Trust deficit

Trust deficit

Why do we let celebs make us believe a product or service is good for us. Tobbacco, shoddily built real-estate and automobiles, terribly crafted educational and fitness offerings, gambling, ponzi schemes, steel products, sugar-laden aerated beverages, ‘functional’ health drinks, booze posing as soda, music records and bravery awards.

Celebrities have an incredibly dicey track record. They will advocate for anyone who will pay them enough. Even when they have very little expertise or competence to vouch for the thing they are being paid to advocate for.

But yet when a celeb tells you something is good for you, your mind automatically thinks this person who can hit a ball really hard or has a really pretty smile must have my best interests in mind when they’re asking me to part with my hard earned money or time.
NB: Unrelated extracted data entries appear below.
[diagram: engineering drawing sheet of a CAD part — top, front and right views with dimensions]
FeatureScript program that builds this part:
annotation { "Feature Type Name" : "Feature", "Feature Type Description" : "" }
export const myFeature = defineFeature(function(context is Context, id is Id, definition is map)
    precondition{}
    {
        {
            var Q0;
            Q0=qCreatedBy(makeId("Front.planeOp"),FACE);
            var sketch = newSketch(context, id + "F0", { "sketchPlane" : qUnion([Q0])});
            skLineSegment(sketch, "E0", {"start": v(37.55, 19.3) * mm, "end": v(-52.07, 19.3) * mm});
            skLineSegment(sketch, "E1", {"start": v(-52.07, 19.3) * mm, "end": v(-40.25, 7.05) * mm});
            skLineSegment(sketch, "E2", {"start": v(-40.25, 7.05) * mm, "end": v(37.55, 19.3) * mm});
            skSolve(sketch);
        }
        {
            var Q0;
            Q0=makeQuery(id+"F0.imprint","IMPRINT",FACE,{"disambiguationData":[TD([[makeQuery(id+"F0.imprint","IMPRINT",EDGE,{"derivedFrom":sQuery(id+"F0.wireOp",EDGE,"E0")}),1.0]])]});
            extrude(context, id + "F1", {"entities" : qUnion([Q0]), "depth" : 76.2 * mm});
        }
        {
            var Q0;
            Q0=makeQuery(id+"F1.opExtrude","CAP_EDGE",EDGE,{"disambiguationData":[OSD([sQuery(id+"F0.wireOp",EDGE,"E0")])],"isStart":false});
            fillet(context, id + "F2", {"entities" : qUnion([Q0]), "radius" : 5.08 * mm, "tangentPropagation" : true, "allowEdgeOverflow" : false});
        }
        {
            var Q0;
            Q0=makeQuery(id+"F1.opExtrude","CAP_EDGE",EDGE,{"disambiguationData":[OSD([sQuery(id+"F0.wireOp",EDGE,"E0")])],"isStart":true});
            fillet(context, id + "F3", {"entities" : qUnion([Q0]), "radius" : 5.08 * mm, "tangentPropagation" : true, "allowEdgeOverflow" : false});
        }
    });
Why we extrapolate on-screen screen charisma or on-field competence to enlightened consumer advocate baffles me.

Takeaway


It should be a red-flag for you when a company or service hires a famous person to vouch for the product or service. Celebrities have done little to earn the privilege to tell you that something is well built, well constructed, thoughtfully made, ethically sourced or suitable for your consumption. They have routinely displayed the quality of being amenable to saying or doing whatever the highest bidder demands. And there is almost no evidence that any of them actually use the products and services they vouch for.